Pero sí que existen. Ya lo creo que existen. Porque los conocemos les reconocemos, y por eso les envidiamos. Al verlos, nace un resquemor difícilmente controlable, una especie de animosidad o tirria producto de los más bajos instintos al observar el puño de la camisa blanco inmaculado asomando ni más ni menos que el medio centímetro preciso bajo la manga del traje que exige el estilo; un traje que por supuesto se mantiene en todo momento, lugar y posición encajado perfectamente sobre los hombros, desde donde cae hacia al suelo con asombrosa tersura, en plenitud de su gris marengo elegante y luminoso, repelente, por supuesto, a todo rastro de cabello, escama capilar o cosa o sustancia alguna ajena al estricto tejido con que está confeccionado el terno.
Estos seres de luminosa e inmarcesible presencia, además, suelen lucir un estado animoso igualmente codiciable. Quiero decir que en ellos, aparentemente, forma y fondo son consecuentes. Su aspecto exterior suele mostrarse acorde con una sonrisa cordial y afectuosa, que jamás rebasa el límite de la carcajada. La gestualidad es medida, relajada, nunca brusca o sincopada. Toda en su persona desarrolla movimientos que sugieren plenitud, seguridad, un sosiego tamizado de carácter y firmeza con que se presentan ante sus semejantes, porque se saben libres de toda deuda y plenitud de legitimidad moral.

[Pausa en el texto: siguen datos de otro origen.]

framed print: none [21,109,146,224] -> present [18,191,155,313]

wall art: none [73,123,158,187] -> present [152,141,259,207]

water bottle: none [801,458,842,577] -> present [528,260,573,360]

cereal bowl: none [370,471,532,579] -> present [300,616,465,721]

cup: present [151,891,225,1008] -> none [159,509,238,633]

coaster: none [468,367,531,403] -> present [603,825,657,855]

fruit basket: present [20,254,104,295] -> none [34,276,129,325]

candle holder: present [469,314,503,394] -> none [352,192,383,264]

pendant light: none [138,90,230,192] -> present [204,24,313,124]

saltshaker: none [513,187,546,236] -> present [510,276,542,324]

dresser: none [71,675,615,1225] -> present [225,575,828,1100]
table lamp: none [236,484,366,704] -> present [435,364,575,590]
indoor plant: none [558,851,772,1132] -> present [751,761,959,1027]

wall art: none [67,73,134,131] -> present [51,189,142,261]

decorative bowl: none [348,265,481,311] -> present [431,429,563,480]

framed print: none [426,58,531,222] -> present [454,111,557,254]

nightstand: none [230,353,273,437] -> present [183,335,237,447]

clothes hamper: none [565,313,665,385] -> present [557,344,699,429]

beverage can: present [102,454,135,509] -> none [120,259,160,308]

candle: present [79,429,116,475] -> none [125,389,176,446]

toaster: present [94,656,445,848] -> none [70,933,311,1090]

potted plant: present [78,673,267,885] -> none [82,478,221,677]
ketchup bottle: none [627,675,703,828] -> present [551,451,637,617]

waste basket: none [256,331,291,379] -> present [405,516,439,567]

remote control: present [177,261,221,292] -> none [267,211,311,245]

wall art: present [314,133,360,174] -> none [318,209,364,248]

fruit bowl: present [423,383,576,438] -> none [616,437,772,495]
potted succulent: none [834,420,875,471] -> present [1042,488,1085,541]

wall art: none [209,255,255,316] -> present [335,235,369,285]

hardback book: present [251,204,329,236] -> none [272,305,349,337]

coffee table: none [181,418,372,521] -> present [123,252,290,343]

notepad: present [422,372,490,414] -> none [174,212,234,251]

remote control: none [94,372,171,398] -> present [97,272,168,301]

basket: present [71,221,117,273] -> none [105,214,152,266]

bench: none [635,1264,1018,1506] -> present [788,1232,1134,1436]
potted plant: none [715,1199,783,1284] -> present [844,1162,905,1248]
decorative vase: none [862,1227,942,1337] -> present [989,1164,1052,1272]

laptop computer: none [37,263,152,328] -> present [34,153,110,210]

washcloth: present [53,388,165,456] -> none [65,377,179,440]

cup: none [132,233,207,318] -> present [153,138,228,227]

Lo verdaderamente asombroso, lo que ciertamente fascina en estos ejemplares tan singulares es que never again les abandona esa apariencia. Es un don, un atributo que la naturaleza les ha concedido. Son prosopopeya y etopeya en toda su virtud, ambas conviviendo incólumes en harmonía dentro de un mismo individuo, con absoluta independencia de las circunstancias. Hombres nacidos con el carisma gentil de la excelencia, distinción, gracia y estilo impermeables, permanentes, que incluso en sueños consiguen la postura más plástica sobre el lecho y, tras el descanso nocturno despiertan dentro de su pijama indemne, libre de pliegues o arrugas, dejando tras de sí una cama como si nadie hubiera dormido en ella.
Sin embargo, los conocidos por nosotros -el pueblo- como “los que nunca se despeinan”, encubren dentro de su virtuosa apariencia la tentación de sus faltas. Conscientes de la admiración que provocan, sabedores del áurea moral que desprende su empaque, conocedores de la confianza que sus prójimos les brindan gracias al don con que seducen voluntades ajenas... devienen en peligrosos congéneres ante los que debemos guardar las debidas precauciones, pues dada la generosidad con que les ha tratado la naturaleza, saben que, por mucho que ayer dijeran digo, si hoy dicen Diego utilizando su habitual amabilidad y convicción, nadie se lo va a reprochar y, una vez más, caerá de pie como los gatos sin una arruga en el traje, el nudo de la corbata ajustado y el flequillo sobre al frente perfectamente delineado, ligeramente levantado, pulcro, eternamente pulcro, sin mácula, en toda circunstancia, mientras convierte la mentira en una declaración de amor y nosotros, embelesados, asentimos y le rendimos hipnotizados nuestro voto entusiasta.